Son article le plus populaire en nombre de citations Google Scholar date de 2022. Il traite de Flamingo, famille de modèles de vision adaptables à de nouvelles tâches à partir d’un petit nombre d’exemples. Suivent des articles qui concernent respectivement l’optimisation de l’entraînement des LLM (2022) et l’évolution de leurs performances en fonction de l’échelle.

Guillaume Lample, 33 ans, co-DG et cofondateur de Mistral AI

Guillaume Lample« A commencé à travailler chez AI at Meta ».
L’événement est gravé sur le Facebook de Guillaume Lample, en date du 24 août 2016. Le natif de Brest connaissait bien la maison pour y avoir œuvré en qualité de stagiaire en 2014 puis en 2015, dans le cadre d’un master en intelligence artificielle à Carnegie Mellon. Il y revenait pour son doctorat (université Pierre et Marie Curie), ponctué d’une thèse sur la traduction automatique.
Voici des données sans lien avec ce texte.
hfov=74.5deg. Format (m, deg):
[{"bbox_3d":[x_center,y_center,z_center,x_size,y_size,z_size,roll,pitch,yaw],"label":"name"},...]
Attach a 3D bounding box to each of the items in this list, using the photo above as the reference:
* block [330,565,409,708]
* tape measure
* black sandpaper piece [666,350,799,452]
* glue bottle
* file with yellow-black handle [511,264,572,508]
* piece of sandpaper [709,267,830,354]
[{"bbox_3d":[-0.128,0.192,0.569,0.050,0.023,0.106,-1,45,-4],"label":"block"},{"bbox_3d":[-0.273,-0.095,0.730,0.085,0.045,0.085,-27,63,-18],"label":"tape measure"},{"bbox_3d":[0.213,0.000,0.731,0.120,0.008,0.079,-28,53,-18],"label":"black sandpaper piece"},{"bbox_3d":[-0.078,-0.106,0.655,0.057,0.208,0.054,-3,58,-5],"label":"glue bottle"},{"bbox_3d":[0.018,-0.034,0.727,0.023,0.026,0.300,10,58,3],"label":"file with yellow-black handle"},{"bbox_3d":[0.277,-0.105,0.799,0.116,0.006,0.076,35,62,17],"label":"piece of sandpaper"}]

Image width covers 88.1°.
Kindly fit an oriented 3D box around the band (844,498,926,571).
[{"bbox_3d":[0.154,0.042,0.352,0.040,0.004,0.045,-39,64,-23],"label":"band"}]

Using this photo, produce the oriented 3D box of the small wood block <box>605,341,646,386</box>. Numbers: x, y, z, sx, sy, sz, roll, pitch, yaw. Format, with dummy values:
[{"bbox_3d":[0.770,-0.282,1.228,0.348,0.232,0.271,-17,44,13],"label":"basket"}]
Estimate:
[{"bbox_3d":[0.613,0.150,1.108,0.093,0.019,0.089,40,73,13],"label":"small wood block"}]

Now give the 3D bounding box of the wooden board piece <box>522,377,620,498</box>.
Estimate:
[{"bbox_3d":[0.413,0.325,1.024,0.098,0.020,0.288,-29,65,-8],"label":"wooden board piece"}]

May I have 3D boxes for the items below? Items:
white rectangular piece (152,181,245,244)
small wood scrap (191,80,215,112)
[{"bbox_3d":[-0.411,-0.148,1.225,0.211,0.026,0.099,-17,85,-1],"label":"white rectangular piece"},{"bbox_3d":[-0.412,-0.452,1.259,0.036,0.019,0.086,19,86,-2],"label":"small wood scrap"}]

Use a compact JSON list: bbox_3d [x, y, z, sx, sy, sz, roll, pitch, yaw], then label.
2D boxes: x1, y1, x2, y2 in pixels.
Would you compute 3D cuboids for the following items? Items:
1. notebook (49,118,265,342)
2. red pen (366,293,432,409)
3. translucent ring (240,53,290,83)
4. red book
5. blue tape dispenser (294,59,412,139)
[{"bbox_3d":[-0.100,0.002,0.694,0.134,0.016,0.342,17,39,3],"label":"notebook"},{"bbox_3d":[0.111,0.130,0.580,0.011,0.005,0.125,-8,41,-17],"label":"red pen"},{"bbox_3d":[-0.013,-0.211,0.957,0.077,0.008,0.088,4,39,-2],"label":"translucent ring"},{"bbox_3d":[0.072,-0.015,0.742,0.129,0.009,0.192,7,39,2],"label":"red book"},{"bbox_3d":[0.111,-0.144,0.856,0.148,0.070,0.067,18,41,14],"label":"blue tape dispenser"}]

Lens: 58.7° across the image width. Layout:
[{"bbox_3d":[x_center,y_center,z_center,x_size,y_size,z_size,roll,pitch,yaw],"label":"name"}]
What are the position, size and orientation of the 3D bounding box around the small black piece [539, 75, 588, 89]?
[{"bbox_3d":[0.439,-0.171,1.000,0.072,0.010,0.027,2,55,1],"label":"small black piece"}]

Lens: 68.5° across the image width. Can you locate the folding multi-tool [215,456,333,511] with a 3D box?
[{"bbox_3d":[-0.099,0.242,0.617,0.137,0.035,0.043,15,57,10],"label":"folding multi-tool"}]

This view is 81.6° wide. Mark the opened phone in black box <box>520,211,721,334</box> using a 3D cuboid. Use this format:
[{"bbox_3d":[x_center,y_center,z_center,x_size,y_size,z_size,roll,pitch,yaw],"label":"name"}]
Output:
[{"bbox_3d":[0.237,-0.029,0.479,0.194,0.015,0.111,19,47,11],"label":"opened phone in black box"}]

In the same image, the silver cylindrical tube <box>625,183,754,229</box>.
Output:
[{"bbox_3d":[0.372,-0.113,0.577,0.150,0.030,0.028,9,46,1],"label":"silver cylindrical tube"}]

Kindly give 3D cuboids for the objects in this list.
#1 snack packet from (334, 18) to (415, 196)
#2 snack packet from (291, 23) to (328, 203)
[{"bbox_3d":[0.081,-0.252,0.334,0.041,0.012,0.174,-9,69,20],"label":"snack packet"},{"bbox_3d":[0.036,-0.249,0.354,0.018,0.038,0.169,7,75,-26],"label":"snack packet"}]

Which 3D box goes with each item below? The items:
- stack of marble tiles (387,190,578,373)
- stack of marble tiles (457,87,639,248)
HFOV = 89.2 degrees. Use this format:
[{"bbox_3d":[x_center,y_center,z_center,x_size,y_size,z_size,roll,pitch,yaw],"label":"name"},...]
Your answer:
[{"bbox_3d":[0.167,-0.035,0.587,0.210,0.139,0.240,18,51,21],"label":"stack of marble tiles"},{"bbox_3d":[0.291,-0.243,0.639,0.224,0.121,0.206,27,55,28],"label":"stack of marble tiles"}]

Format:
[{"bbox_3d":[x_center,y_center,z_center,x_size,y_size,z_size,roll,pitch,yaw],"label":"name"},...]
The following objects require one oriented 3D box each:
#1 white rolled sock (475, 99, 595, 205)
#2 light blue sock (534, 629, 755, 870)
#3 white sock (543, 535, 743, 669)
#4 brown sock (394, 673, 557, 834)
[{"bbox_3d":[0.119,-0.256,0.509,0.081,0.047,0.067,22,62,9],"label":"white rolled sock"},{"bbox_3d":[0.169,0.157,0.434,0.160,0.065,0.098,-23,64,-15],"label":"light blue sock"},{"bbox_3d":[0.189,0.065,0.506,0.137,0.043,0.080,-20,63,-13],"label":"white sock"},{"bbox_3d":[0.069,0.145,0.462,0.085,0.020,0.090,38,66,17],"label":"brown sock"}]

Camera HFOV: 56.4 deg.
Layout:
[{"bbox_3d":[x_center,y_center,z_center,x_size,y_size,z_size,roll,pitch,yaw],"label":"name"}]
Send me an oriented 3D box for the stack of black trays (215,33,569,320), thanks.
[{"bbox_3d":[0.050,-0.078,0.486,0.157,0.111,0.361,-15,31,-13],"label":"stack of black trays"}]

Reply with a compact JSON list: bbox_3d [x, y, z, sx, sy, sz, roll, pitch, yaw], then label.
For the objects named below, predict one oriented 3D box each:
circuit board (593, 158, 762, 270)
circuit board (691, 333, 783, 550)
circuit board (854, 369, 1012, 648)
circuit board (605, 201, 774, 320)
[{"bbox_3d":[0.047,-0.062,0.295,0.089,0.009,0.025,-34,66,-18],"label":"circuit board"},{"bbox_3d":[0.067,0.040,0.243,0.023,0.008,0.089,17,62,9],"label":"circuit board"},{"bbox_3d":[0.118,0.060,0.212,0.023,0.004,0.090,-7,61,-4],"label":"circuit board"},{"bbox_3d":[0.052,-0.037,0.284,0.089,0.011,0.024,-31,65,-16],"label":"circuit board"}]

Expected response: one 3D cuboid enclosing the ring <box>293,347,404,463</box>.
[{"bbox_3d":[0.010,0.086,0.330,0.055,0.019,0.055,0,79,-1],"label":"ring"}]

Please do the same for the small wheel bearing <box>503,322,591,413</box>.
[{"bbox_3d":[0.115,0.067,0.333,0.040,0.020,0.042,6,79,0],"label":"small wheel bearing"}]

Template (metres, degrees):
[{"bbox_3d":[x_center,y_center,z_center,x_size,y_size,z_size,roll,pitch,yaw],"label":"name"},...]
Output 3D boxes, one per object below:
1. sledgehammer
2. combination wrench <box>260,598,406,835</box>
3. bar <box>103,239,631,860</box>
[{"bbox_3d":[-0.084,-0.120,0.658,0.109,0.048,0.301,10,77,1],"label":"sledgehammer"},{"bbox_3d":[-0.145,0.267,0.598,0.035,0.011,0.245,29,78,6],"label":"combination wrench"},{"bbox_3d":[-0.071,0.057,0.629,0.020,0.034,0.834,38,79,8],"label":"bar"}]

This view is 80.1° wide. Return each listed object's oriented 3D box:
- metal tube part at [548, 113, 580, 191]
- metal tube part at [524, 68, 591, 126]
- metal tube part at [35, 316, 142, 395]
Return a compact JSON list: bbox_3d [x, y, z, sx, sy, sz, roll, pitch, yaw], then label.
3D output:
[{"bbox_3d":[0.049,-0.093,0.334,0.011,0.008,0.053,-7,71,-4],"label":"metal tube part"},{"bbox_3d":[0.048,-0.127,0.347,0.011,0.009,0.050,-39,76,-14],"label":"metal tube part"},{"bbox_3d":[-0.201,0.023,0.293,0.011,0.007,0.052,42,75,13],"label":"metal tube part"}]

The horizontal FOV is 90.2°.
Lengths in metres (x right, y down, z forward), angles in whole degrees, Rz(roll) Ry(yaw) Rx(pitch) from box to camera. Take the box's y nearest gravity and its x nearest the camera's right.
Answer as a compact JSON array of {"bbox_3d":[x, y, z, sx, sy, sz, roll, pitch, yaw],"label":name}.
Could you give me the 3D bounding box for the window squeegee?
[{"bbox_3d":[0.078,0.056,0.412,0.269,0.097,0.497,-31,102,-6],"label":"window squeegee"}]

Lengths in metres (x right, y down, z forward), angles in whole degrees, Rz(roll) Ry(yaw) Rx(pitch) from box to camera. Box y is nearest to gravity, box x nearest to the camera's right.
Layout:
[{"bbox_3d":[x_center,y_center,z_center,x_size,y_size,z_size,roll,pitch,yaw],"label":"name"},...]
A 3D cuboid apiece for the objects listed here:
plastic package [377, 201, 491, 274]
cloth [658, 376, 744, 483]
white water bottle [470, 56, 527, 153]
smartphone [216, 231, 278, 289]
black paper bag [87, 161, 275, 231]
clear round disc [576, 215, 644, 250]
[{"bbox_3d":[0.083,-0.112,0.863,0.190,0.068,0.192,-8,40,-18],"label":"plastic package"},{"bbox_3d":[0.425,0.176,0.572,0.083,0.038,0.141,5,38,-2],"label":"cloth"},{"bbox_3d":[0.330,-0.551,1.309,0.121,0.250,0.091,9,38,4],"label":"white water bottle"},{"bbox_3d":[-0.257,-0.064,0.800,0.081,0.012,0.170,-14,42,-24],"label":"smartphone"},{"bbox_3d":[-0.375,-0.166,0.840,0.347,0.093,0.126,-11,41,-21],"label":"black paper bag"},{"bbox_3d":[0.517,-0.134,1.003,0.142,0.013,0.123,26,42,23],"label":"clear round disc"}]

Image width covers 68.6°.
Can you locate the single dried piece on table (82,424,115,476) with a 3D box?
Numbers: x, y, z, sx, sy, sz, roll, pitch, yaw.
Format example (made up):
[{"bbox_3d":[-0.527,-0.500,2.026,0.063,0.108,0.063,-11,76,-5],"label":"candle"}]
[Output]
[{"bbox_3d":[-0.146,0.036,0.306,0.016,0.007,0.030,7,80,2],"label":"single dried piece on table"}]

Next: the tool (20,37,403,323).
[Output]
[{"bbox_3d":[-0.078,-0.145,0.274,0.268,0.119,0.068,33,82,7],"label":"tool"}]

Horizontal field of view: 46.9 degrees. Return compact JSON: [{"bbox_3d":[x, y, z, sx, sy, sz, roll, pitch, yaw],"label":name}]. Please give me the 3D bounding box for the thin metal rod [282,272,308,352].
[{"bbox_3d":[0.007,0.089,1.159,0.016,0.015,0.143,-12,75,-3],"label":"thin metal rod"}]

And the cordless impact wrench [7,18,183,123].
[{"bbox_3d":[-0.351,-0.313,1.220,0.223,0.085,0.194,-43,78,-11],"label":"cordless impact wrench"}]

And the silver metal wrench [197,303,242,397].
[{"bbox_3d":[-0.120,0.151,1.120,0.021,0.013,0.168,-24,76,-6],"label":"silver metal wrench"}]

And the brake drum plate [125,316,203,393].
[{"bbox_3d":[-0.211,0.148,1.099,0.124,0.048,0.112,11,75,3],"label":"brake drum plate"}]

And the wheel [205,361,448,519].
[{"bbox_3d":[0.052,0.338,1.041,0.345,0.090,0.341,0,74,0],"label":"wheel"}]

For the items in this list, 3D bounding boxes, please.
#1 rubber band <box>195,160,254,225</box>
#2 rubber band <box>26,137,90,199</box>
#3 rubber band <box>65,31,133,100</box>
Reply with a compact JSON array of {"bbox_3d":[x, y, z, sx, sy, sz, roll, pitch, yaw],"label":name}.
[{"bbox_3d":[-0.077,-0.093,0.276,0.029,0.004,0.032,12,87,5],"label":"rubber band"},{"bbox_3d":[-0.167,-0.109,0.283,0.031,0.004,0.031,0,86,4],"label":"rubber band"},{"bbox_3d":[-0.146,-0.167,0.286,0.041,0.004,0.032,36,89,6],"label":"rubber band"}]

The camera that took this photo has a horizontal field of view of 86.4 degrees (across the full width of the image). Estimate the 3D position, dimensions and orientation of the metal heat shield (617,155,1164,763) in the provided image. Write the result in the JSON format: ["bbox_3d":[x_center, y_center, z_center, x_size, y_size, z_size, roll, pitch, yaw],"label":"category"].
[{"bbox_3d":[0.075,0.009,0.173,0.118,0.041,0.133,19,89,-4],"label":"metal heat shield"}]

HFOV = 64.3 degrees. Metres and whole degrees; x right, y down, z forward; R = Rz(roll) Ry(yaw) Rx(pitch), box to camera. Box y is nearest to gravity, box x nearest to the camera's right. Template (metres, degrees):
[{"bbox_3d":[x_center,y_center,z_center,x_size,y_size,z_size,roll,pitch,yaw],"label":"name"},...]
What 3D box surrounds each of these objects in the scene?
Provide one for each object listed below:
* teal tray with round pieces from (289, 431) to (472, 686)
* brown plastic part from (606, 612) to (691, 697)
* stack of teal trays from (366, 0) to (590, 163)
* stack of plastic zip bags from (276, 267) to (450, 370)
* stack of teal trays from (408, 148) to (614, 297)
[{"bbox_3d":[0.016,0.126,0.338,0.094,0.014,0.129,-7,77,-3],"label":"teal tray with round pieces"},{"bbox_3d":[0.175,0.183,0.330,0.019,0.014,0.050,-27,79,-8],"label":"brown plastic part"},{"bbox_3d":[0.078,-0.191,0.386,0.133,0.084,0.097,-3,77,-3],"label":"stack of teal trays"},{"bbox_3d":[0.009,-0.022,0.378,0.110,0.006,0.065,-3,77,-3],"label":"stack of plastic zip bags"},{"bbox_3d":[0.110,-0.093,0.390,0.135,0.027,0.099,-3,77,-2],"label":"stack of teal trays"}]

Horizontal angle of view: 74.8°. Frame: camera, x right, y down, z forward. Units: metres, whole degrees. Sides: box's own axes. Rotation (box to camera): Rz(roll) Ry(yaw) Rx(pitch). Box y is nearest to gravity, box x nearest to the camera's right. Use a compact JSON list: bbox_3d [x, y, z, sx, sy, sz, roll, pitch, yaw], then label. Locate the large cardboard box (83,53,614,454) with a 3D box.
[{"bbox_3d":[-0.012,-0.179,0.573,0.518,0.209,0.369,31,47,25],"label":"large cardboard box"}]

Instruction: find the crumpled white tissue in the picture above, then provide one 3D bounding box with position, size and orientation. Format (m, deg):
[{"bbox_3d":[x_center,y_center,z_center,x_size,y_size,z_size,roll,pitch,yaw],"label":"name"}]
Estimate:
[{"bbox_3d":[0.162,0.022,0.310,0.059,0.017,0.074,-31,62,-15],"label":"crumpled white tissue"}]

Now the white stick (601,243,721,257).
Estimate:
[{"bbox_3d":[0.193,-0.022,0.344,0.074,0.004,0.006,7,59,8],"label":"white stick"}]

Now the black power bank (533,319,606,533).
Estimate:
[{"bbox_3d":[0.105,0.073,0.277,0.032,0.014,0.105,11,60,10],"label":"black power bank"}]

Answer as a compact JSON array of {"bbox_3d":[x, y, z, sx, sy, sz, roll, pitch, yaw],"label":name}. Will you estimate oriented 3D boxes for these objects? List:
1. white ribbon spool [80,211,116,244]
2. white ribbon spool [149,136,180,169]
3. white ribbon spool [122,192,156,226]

Avant l’ère Carnegie, Guillaume Lample avait effectué une double majeure en mathématiques et informatique à Polytechnique (promo X11). Facebook – puis Meta – AI est resté son cadre d’exercice jusqu’en mai 2023 et la création de Mistral AI. Ses articles scientifiques les plus populaires – sur la foi du nombre de citations Google Scholar – ont tous été publiés pendant cette période. Ils abordent, entre autres sujets, des architectures neuronales pour la reconnaissance d’entités, une méthode d’entraînement multilingue… et les modèles de fondation LLaMA.

Joueur d’échecs (meilleur ELO : 1923), Guillaume Lample aura côtoyé, dans les rangs de Facebook/Meta, des chercheurs comme Alexandre Défossez et Neil Zeghidour, tous deux aujourd’hui chez Kyutai.

Timothée Lacroix, 32 ans, co-DG et cofondateur de Mistral AI

Timothée LacroixMédaille de bronze, deuxième meilleur Français. Tel fut le résultat de Timothée Lacroix en 2009 aux Olympiades internationales d’informatique.

Deux ans plus tard, le natif d’Épinal (Vosges) intégrait Normale Sup’, pour une formation qui allait le voir passer, entre autres, par le CALab (Computer Audition Laboratory) de l’université de Californie à San Diego. Mais aussi par le Japon, dont il aura partagé, pendant un temps, quelques morceaux choisis, sur son blog « Patatim ».

Sa première expérience chez Facebook – un stage début 2014 – l’amena à travailler sur la recherche sémantique, à Londres. Il y retourna en 2015, sur la partie recherche en intelligence artificielle… pour y rester jusqu’à la création de Mistral AI. Entre-temps, il soutint, en 2020, sa thèse en traitement du signal et des images, intitulée « Décompositions tensorielles pour la complétion de bases de connaissance » (université Paris-Est).

Membre de la communauté Tech.Rocks, Timothée Lacroix a participé à l’article présentant la famille de modèles LLaMA. C’est le plus populaire de ceux qu’il a cosignés (là encore, sur le critère du nombre de citations Google Scholar), devant un article de 2019 sur le système de vectorisation Pytorch-biggraph.